#### DOCUMENT EXCERPT ####
Then, she tries to hide them inside the Dutch convoy truck wherefrom they are taken out. Unfortunately, Aida’s family also gets into the clutches of Serbian soldiers, and are transported along with the rest of the people and killed.
Towards the end of the movie, we can see Aida identifying the remains of her sons killed by Mladic. The movie reflects the darkest scenario of ethnic cleansing of Bosnians especially people with lived experiences of conflict.
This subject has been reflected already through movies, documentaries, memorials and books but Zbanic’s screenplay takes its viewers into the full nightmare of Bosnia. It has brilliantly portrayed the nationalist aggression of Serbian forces orchestrated by their regime. Moreover, the production does not only narrate the story of Aida, but hundreds and thousands of victims of Srebrenica killed on July 11, 1995.
This movie is a heart-wrenching story and a remarkable contribution released around the 25th anniversary of the Srebrenica massacre and the Dayton Peace Agreement, signed by the presidents of Bosnia, Croatia and Serbia at Wright-Patterson Air Force Base in the U.S. to end the three-and-a-half-year-long war between the former Yugoslav republics. The film also features Serbian actors, Jasna Duricic as Aida and Boris Isakovic as Ratko Mladic with their stellar performances.
#### EXCERPTED RECORDS ####
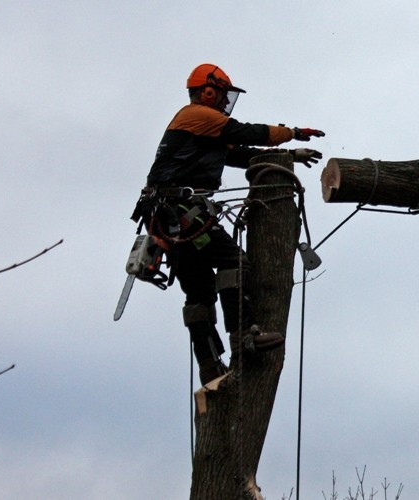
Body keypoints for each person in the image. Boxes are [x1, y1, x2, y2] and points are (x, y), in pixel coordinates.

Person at [134, 63, 324, 385]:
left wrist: (290, 155)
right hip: (181, 213)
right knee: (232, 261)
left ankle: (209, 367)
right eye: (222, 95)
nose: (224, 103)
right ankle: (244, 335)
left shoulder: (204, 130)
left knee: (199, 292)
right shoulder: (197, 116)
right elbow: (246, 132)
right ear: (207, 91)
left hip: (169, 218)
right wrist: (290, 132)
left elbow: (242, 154)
####
REQUIREMENT A: List every kind of work that the film review excerpt says had already reflected the subject before this screenplay.
REQUIREMENT B: Reproduce the part of the film review excerpt between "Then, she tries" and "July 11, 1995.", inclusive.

REPLY A: movies, documentaries, memorials, books

REPLY B:
Then, she tries to hide them inside the Dutch convoy truck wherefrom they are taken out. Unfortunately, Aida’s family also gets into the clutches of Serbian soldiers, and are transported along with the rest of the people and killed.
Towards the end of the movie, we can see Aida identifying the remains of her sons killed by Mladic. The movie reflects the darkest scenario of ethnic cleansing of Bosnians especially people with lived experiences of conflict.
This subject has been reflected already through movies, documentaries, memorials and books but Zbanic’s screenplay takes its viewers into the full nightmare of Bosnia. It has brilliantly portrayed the nationalist aggression of Serbian forces orchestrated by their regime. Moreover, the production does not only narrate the story of Aida, but hundreds and thousands of victims of Srebrenica killed on July 11, 1995.